Путники, видимо, прошагали немало верст и теперь устало передвигали ноги. Разговаривать им уже не хотелось или было не о чем, все же изредка они перебрасывались словами.
— А сапоги-то у них ничего, — обратился к своему напарнику крестьянин, — видать, неношеные.
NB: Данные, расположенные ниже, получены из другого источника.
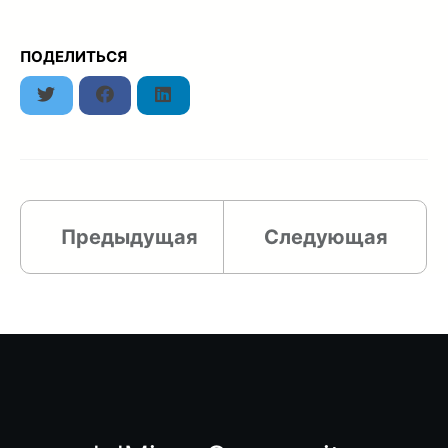
ПОДЕЛИТЬСЯ
Twitter
Facebook
LinkedIn
Предыдущая
Следующая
— Говорю же тебе, никакие это не пильщики, прикидываются ими, — вполголоса ответил сотский. — Пропагаторы они. Очень может даже из господ.
— Еще чего!
— Вот те и «чего». Нынче так повелось — с мужиком быть запанибрата, в народ ходить. Мужик, ясное дело, не пойдет, куда ему, темному, а эти, — он кивнул в сторону арестантов, — или скубенты, или из чиновных. Говорят, отставные офицеры среди них случаются. А кто они? Из господ, ясное дело.
Конвойные умолкли.
Прошли еще несколько десятков шагов, и сотский, толкнув локтем своего напарника, так же тихо продолжал:
— Нет, ты посмотри: похожи они на мужика или хотя бы на ремесленника?
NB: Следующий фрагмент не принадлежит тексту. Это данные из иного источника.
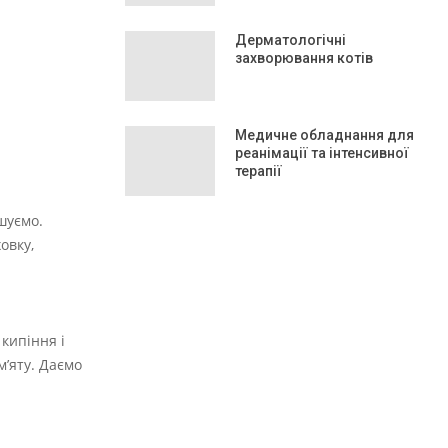
Дерматологічні
захворювання котів
Медичне обладнання для
реанімації та інтенсивної
терапії
ішуємо.
овку,
кипіння і
м’яту. Даємо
— Одежкой-то вроде похожи.
— Одежкой. А ты копни глубже, послушай, об чем они да по-каковски судачат.
— Не приводилось.
— Будто не слыхал, что нынче в селах творится.
— А что?
— Мужики бунтуют, грозятся землю у господ отобрать.
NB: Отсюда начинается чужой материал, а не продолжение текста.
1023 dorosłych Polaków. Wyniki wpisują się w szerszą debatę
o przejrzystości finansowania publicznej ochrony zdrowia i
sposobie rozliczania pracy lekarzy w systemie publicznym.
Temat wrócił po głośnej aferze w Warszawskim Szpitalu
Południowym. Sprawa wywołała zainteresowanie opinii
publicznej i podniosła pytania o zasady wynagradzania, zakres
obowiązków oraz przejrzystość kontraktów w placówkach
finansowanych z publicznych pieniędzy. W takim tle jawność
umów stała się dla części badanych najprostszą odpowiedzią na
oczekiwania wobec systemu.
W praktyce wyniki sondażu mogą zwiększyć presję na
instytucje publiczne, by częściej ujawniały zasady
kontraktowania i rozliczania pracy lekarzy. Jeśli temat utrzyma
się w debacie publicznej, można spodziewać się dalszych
Крестьянин резко остановился.
— Вот-те крест святой — не слыхал.
— Ну и простофиля! — все более возбуждался сотский. — Ты, может, не слышал и того, что андрюшенский помещик Ярцев чуть ли не задаром землю свою крестьянам отдал?
— Про Ярцева слышал. В позапрошлую неделю в Торжке на ярмарке говорили.
— В позапрошлую. Этак ты и конец света прозеваешь, — засмеялся сотский.
— Ну, уж это меня не минует, — ответил крестьянин. — Откуда же оно все идет, не пойму?